I got an early call on Tuesday looking to interview me about the new filing from WisdomTree (WSDT.PK) for currency ETFs. Yawhatnow?
WisdomTree has filed for the following;
- Australian Dollar Fund
- Brazilian Real Fund
- British Pound Fund
- Canadian Dollar Fund
- Chinese Yuan Fund
- Euro Fund
- Indian Rupee Fund
- Japanese Yen Fund
- New Zealand Dollar Fund
- South African Rand Fund
- South Korean Won Fund
- Developing Market Fund
That last one will be a basket that will own ten emerging market currencies, but as I read it I think the ten could change. In the filing, the ten for the Developing Market Fund are Brazil, Chile, China, Czech Republic, Hungary, India, Poland, South Korea, Taiwan and Turkey.

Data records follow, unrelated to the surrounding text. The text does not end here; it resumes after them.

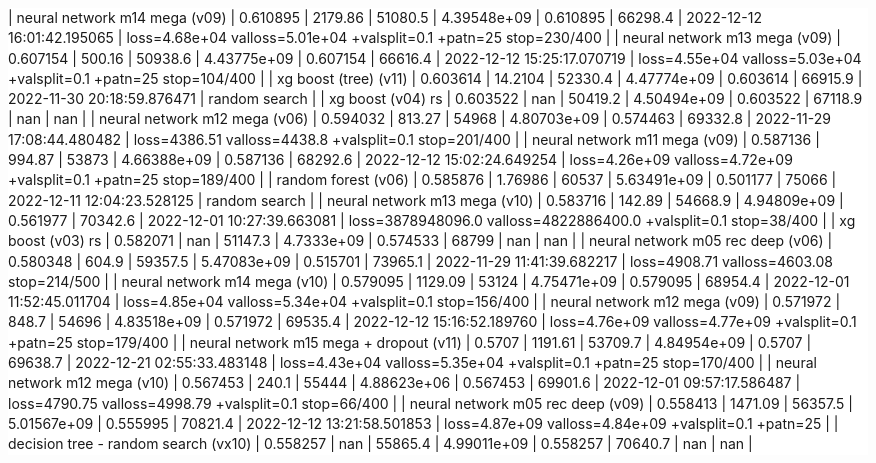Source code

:| neural network m14 mega (v09)                             |     0.610895 | 2179.86      |                51080.5         |                   4.39548e+09 |            0.610895 |           66298.4         | 2022-12-12 16:01:42.195065 | loss=4.68e+04 valloss=5.01e+04 +valsplit=0.1 +patn=25 stop=230/400                                                     |
| neural network m13 mega (v09)                             |     0.607154 |  500.16      |                50938.6         |                   4.43775e+09 |            0.607154 |           66616.4         | 2022-12-12 15:25:17.070719 | loss=4.55e+04 valloss=5.03e+04 +valsplit=0.1 +patn=25 stop=104/400                                                     |
| xg boost (tree) (v11)                                     |     0.603614 |   14.2104    |                52330.4         |                   4.47774e+09 |            0.603614 |           66915.9         | 2022-11-30 20:18:59.876471 | random search                                                                                                          |
| xg boost (v04) rs                                         |     0.603522 |  nan         |                50419.2         |                   4.50494e+09 |            0.603522 |           67118.9         | nan                        | nan                                                                                                                    |
| neural network m12 mega (v06)                             |     0.594032 |  813.27      |                54968           |                   4.80703e+09 |            0.574463 |           69332.8         | 2022-11-29 17:08:44.480482 | loss=4386.51 valloss=4438.8 +valsplit=0.1 stop=201/400                                                                 |
| neural network m11 mega (v09)                             |     0.587136 |  994.87      |                53873           |                   4.66388e+09 |            0.587136 |           68292.6         | 2022-12-12 15:02:24.649254 | loss=4.26e+09 valloss=4.72e+09 +valsplit=0.1 +patn=25 stop=189/400                                                     |
| random forest (v06)                                       |     0.585876 |    1.76986   |                60537           |                   5.63491e+09 |            0.501177 |           75066           | 2022-12-11 12:04:23.528125 | random search                                                                                                          |
| neural network m13 mega (v10)                             |     0.583716 |  142.89      |                54668.9         |                   4.94809e+09 |            0.561977 |           70342.6         | 2022-12-01 10:27:39.663081 | loss=3878948096.0 valloss=4822886400.0 +valsplit=0.1 stop=38/400                                                       |
| xg boost (v03) rs                                         |     0.582071 |  nan         |                51147.3         |                   4.7333e+09  |            0.574533 |           68799           | nan                        | nan                                                                                                                    |
| neural network m05 rec deep (v06)                         |     0.580348 |  604.9       |                59357.5         |                   5.47083e+09 |            0.515701 |           73965.1         | 2022-11-29 11:41:39.682217 | loss=4908.71 valloss=4603.08 stop=214/500                                                                              |
| neural network m14 mega (v10)                             |     0.579095 | 1129.09      |                53124           |                   4.75471e+09 |            0.579095 |           68954.4         | 2022-12-01 11:52:45.011704 | loss=4.85e+04 valloss=5.34e+04 +valsplit=0.1 stop=156/400                                                              |
| neural network m12 mega (v09)                             |     0.571972 |  848.7       |                54696           |                   4.83518e+09 |            0.571972 |           69535.4         | 2022-12-12 15:16:52.189760 | loss=4.76e+09 valloss=4.77e+09 +valsplit=0.1 +patn=25 stop=179/400                                                     |
| neural network m15 mega + dropout (v11)                   |     0.5707   | 1191.61      |                53709.7         |                   4.84954e+09 |            0.5707   |           69638.7         | 2022-12-21 02:55:33.483148 | loss=4.43e+04 valloss=5.35e+04 +valsplit=0.1 +patn=25 stop=170/400                                                     |
| neural network m12 mega (v10)                             |     0.567453 |  240.1       |                55444           |                   4.88623e+06 |            0.567453 |           69901.6         | 2022-12-01 09:57:17.586487 | loss=4790.75 valloss=4998.79 +valsplit=0.1 stop=66/400                                                                 |
| neural network m05 rec deep (v09)                         |     0.558413 | 1471.09      |                56357.5         |                   5.01567e+09 |            0.555995 |           70821.4         | 2022-12-12 13:21:58.501853 | loss=4.87e+09 valloss=4.84e+09 +valsplit=0.1 +patn=25                                                                  |
| decision tree - random search (vx10)                      |     0.558257 |  nan         |                55865.4         |                   4.99011e+09 |            0.558257 |           70640.7         | nan                        | nan                                                                                                                    |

Two big omissions, one more glaring than the other. I am surprised there is no Norwegian krone. Norway is a commodity-based, surplus country which would make for good diversification versus the other funds filed. The other one I would have thought would be there is the Singapore dollar. The Sing dollar is viewed by some, like Jim Rogers and as written up in Barron's over the weekend, as being one of the world's soundest currencies.

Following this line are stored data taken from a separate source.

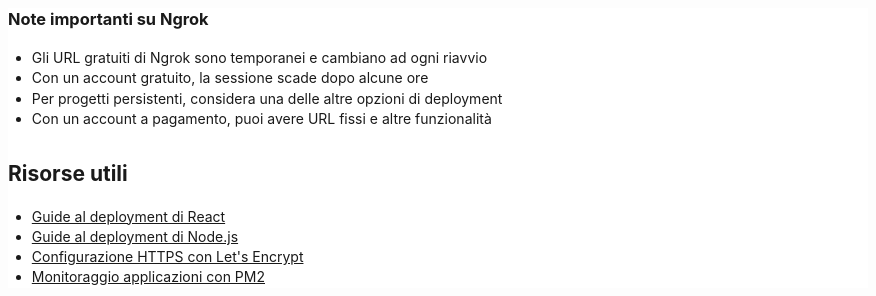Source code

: ### Note importanti su Ngrok

- Gli URL gratuiti di Ngrok sono temporanei e cambiano ad ogni riavvio
- Con un account gratuito, la sessione scade dopo alcune ore
- Per progetti persistenti, considera una delle altre opzioni di deployment
- Con un account a pagamento, puoi avere URL fissi e altre funzionalità

## Risorse utili

- [Guide al deployment di React](https://create-react-app.dev/docs/deployment/)
- [Guide al deployment di Node.js](https://nodejs.org/en/docs/guides/nodejs-docker-webapp/)
- [Configurazione HTTPS con Let's Encrypt](https://letsencrypt.org/getting-started/)
- [Monitoraggio applicazioni con PM2](https://pm2.keymetrics.io/docs/usage/monitoring/)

I have a theory as to why they might be avoiding this which has to do with the management of the currency by the central bank, the Monetary Authority of Singapore [MAS]. Instead of lowering and raising interest rates, MAS will act in the currency markets in response to changes in the economy. This is different, and perhaps germane to whether or not an ETF is a good idea for their--I mean WisdomTree's--business.

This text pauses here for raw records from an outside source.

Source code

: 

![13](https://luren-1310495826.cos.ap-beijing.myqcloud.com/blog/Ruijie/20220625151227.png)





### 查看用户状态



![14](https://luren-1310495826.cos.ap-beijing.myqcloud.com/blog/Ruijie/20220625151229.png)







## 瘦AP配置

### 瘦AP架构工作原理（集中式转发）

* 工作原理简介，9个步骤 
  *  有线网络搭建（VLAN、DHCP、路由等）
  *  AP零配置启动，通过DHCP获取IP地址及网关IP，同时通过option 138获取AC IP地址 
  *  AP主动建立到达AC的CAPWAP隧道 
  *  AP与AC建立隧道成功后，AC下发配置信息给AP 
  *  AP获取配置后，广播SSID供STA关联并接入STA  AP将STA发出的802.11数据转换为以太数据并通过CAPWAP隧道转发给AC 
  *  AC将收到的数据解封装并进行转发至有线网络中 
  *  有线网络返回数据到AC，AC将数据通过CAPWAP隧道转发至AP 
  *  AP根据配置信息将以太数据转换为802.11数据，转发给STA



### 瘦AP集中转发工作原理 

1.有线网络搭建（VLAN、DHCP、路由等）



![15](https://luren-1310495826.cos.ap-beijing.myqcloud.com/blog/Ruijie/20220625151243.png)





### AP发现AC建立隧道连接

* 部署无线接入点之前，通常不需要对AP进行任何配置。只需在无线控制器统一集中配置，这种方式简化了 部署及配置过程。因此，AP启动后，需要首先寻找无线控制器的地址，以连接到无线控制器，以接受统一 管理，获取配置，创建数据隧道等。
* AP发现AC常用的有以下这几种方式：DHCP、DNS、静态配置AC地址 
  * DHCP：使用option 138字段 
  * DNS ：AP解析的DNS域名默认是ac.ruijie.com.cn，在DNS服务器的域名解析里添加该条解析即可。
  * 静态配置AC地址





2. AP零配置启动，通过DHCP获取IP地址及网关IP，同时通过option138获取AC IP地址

While this is very interesting, there does need to be a mention of how many funds WisdomTree has had in registration for ages that have not listed. According to page three of the IndexUniverse ETF Watch, WisdomTree has 25 other funds filed. To be fair, some other providers have more long standing but unissued filings, but I think the odds of all them listing is remote. Of course, I hope they do all list.
I believe the utility of more foreign currency access, easily obtained, will become more important for U.S.-based investors over the next few years. This is also one of several potential areas that could allow for more sophisticated strategies to evolve or simply be available for retail investors.
Why couldn't someone with a generic target allocation of 70% stocks, 20% fixed income, 10% cash, put 30-40% of their cash into several foreign currencies of their choosing?
I don't mean necessarily trading them, but maybe blending together one surplus currency, one carry trade destination and maybe an emerging market currency to capture real diversification versus the U.S. dollar.
This sort of approach doesn't require the investor to be that right. During times of crisis, you might see surplus currencies do a little better than carry trade/deficit currencies. Owning one of each is diversification. It does not take too much skill to be aware that some commodity-based country is at a different point in its economic cycle, which is again diversification.
Analyzing currencies is not easy, and is probably unfamiliar to a lot of folks, but an argument can be made that there are fewer moving parts to currency analysis than single stock analysis.
If these funds come, some folks will use them incorrectly and hurt themselves. But that should not be your problem--at least hopefully not.